Japan and India will discuss the demand and supply of LNG, its pricing mechanism as well as latest trends among consumers' procurements of LNG at low prices over Tuesday-Wednesday in Tokyo, a Japanese government source said Monday.
The discussions will take place as part of a second round of meetings for a joint study on LNG pricing mechanisms in Asia-Pacific after Japan and India inaugurated the first meeting in New Delhi last December, the source added.
Both countries aim to report findings of their joint study during the second LNG Producer-Consumer Conference that will be held this autumn in Tokyo, the source said, declining to elaborate.

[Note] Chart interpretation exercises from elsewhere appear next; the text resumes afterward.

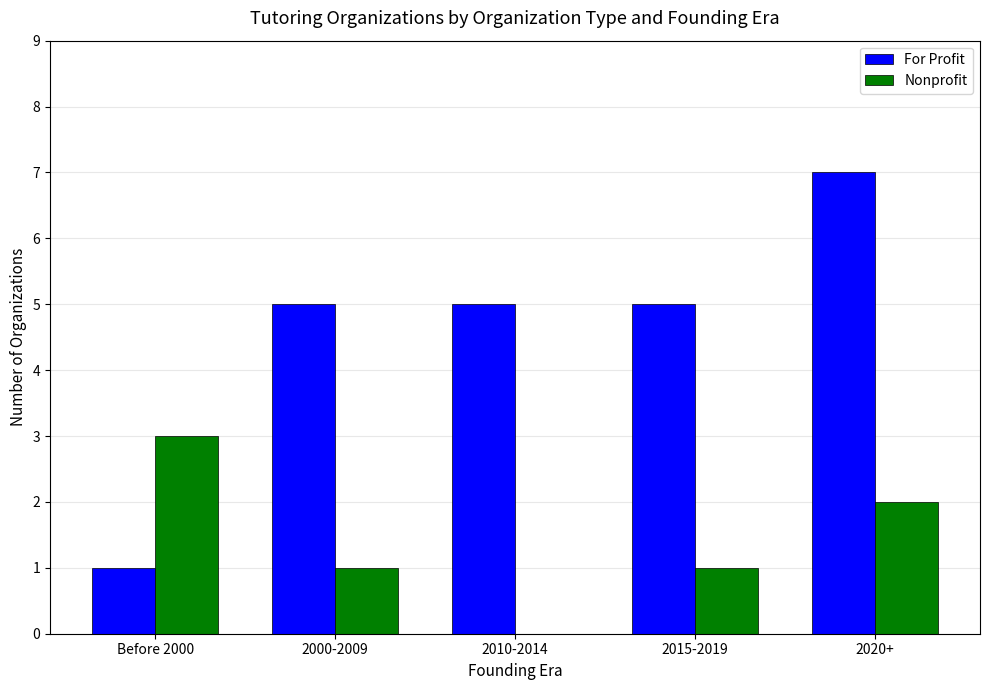

What is the sum of the Nonprofit values at 2000-2009 and Before 2000?

4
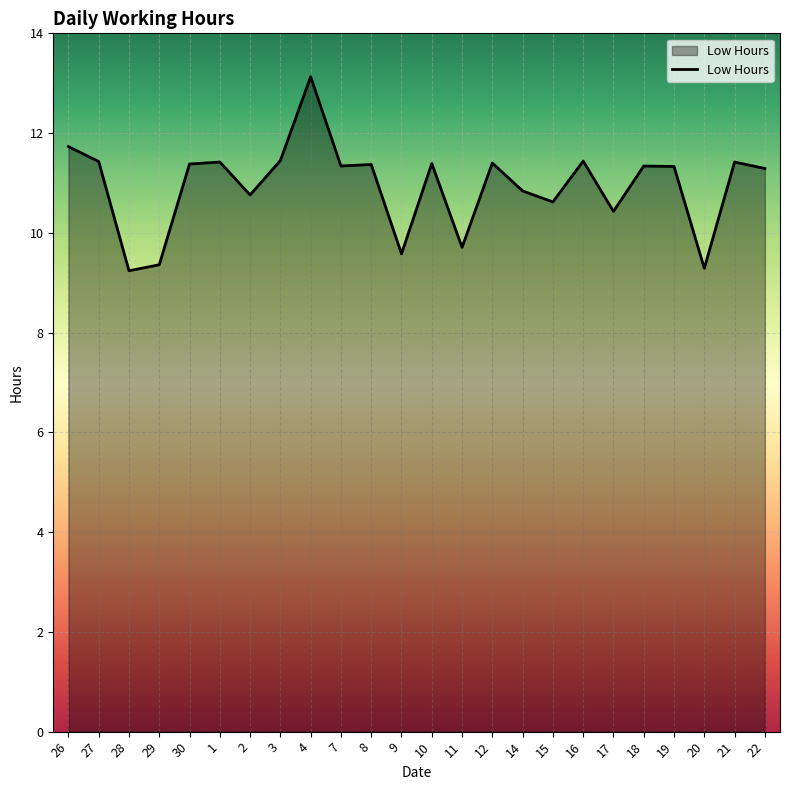

How many lines are shown in the chart?

1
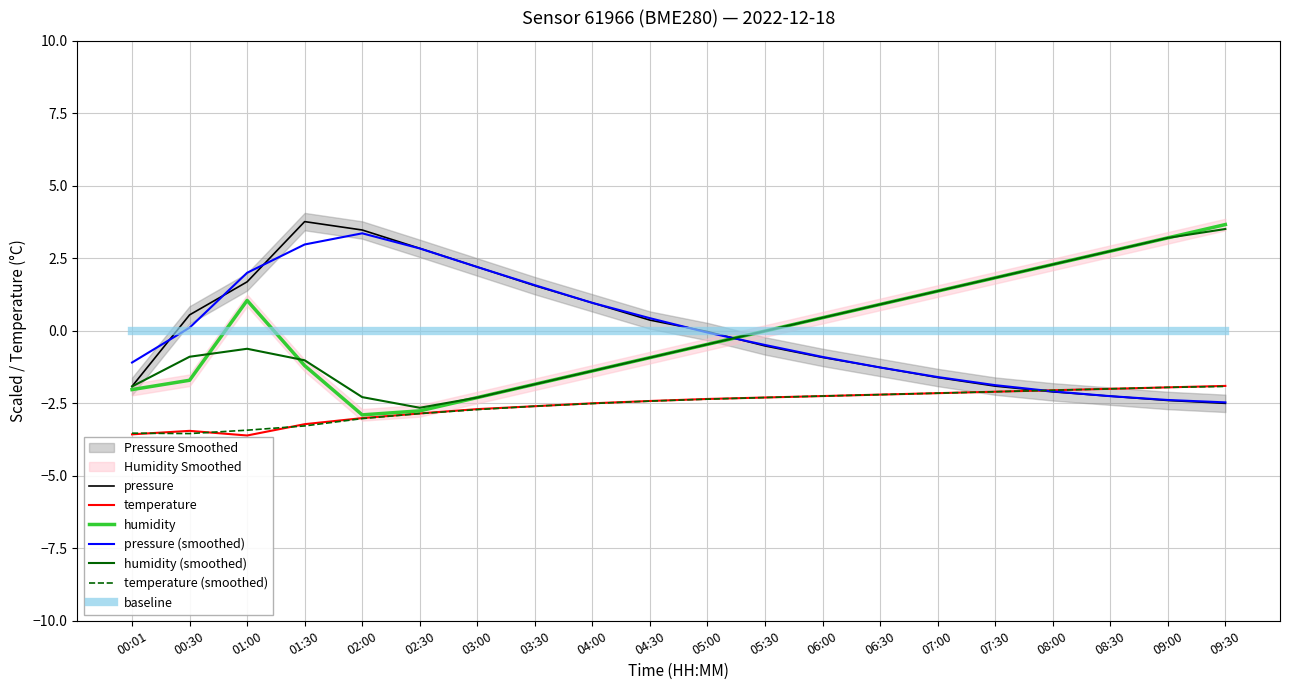

What is the minimum value for temperature (smoothed)?

-3.5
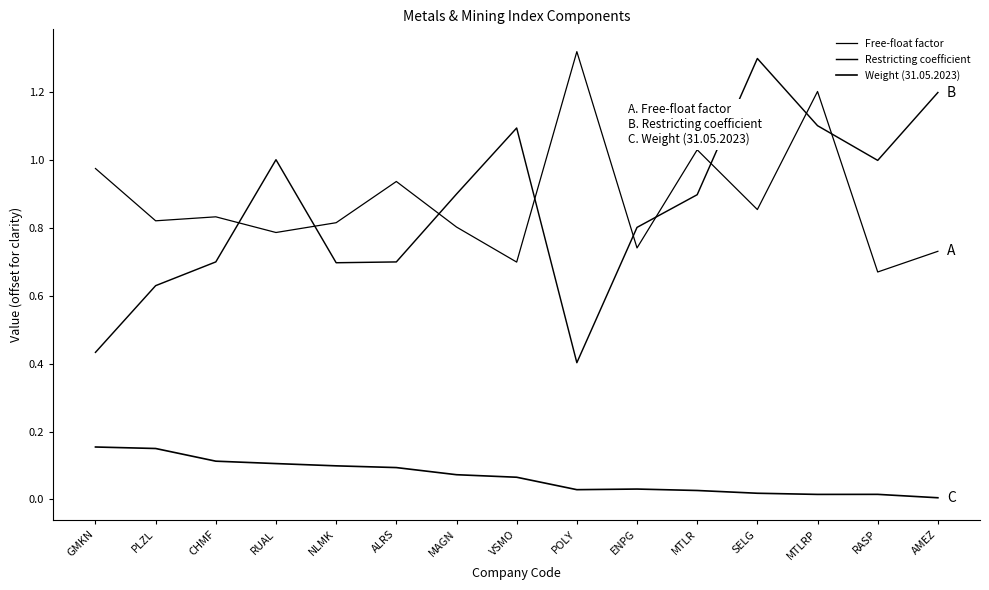

Does the chart display data point markers on the line(s)?

No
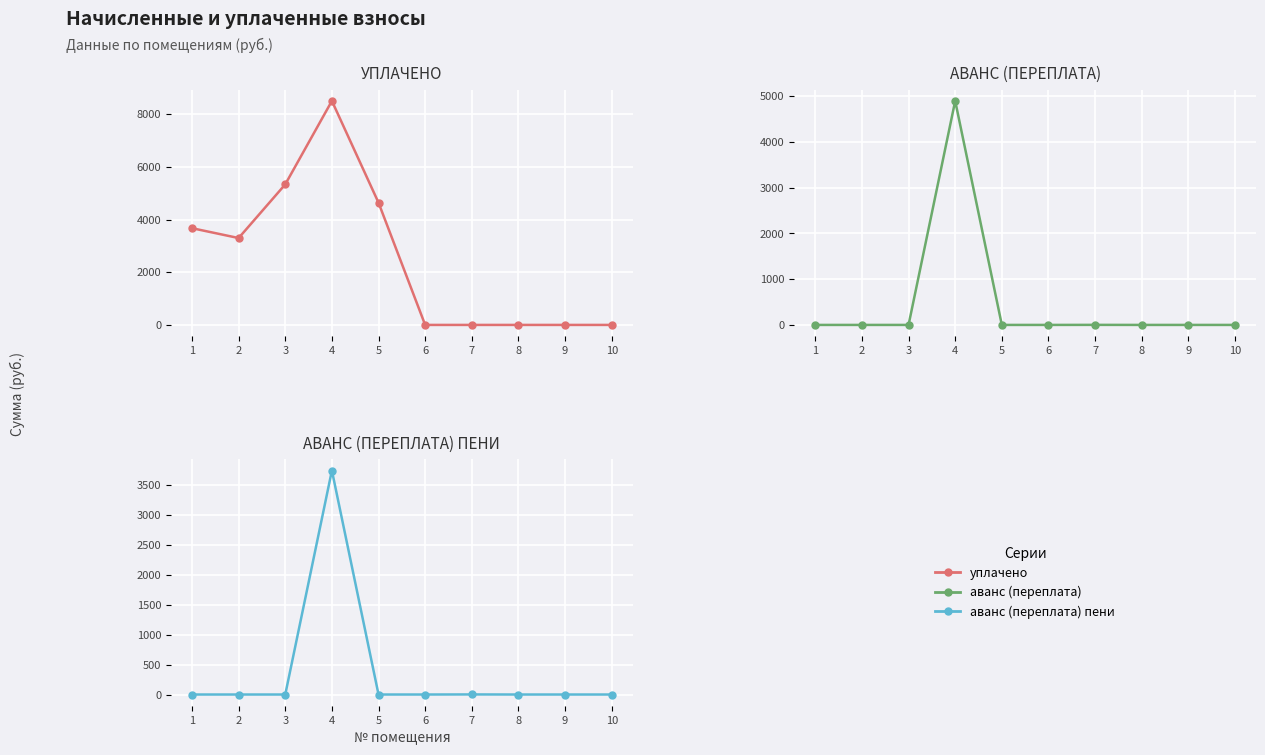

Where is аванс (переплата) nearest to the value 2446?

7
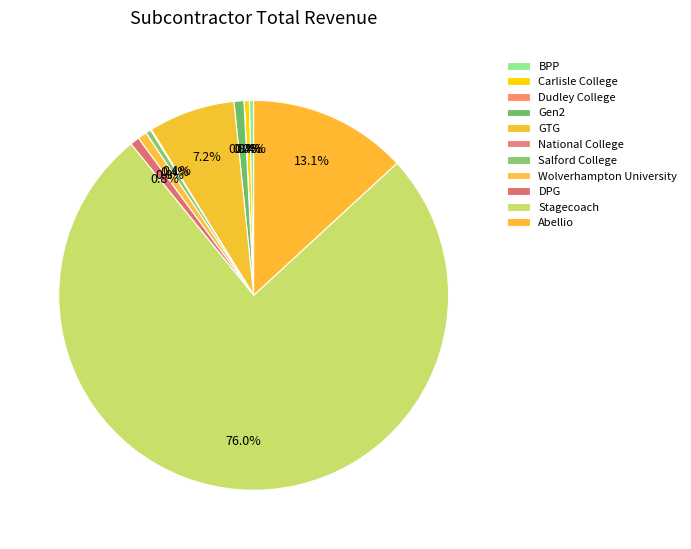

Does any single category account for the majority?

Yes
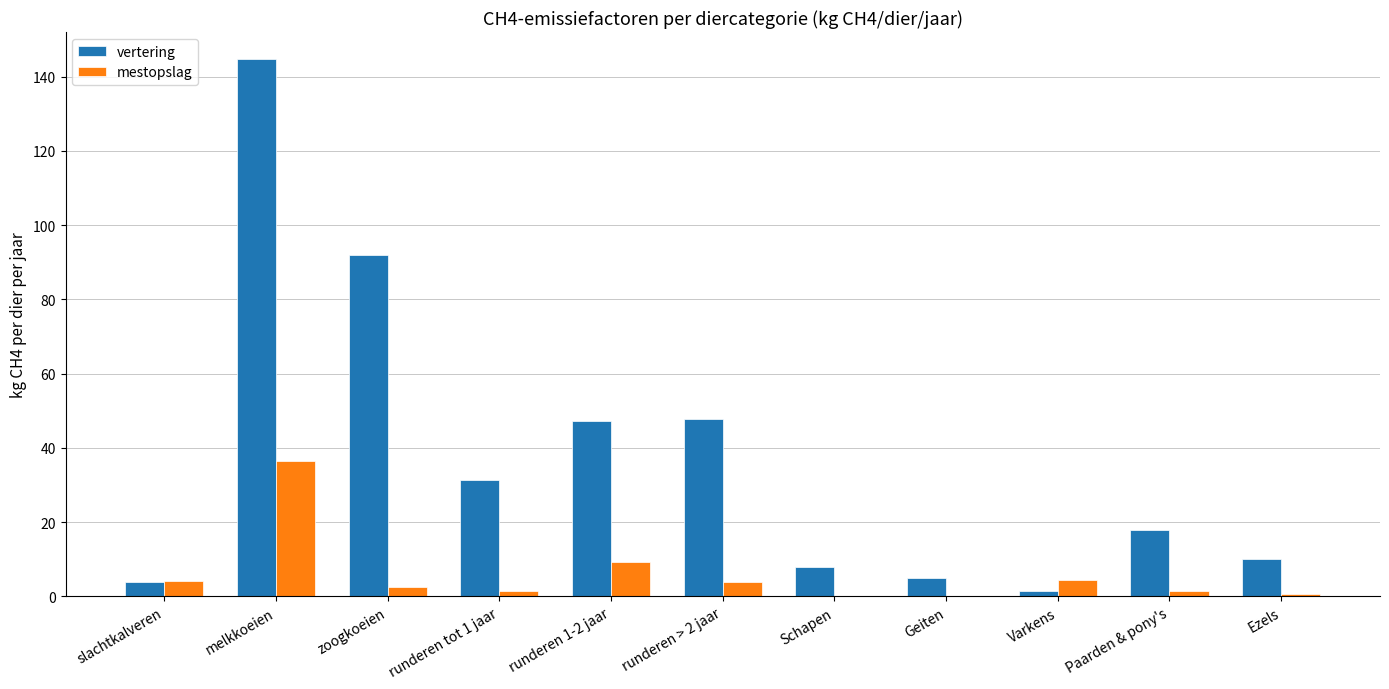

What are all the series names shown in the legend?

vertering, mestopslag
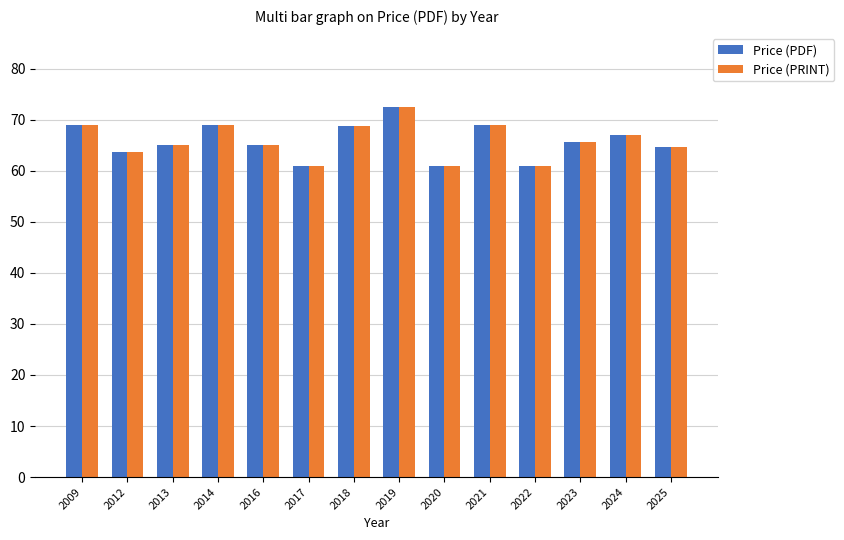

What are all the series names shown in the legend?

Price (PDF), Price (PRINT)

The senior-level meetings between Japan's Ministry of Economy, Trade and Industry and India's Petroleum Planning and Analysis Cell took place after both countries agreed to carry out the joint study following a ministerial-level meeting in Tokyo in October 2012. PPAC is under India's Ministry of Petroleum and Natural Gas.
Under the agreement, Japan, the world's largest LNG importer, and India, which is an emerging major LNG buyer, will jointly examine ways to mitigate increasing import costs in Asia as well as to maintain stable supplies of LNG to the region.
Describing the joint study as a strategic effort, Japan and India will weigh alternative pricing mechanisms to the currently dominant oil-indexed pricing for LNG imports in Asia, based on their shared view that the current price mechanism no longer has a valid rationale, Platts reported previously.
In September 2012, METI convened the first LNG Producer-Consumer Conference to bring together the operators of upstream projects and their customers. For the first time, the delicate question of how to price LNG for the Asian markets was brought out into the open, with presentations from both sides of the market coming together and formally marking the start of a public debate.
In 2012, Japan imported a record 87.3 million mt of LNG, up 11% year-on-year, data from Japan's Ministry of Finance showed. Its LNG imports last year cost an average of $864.07/mt ($16.60/MMBtu), up 13% from 2011.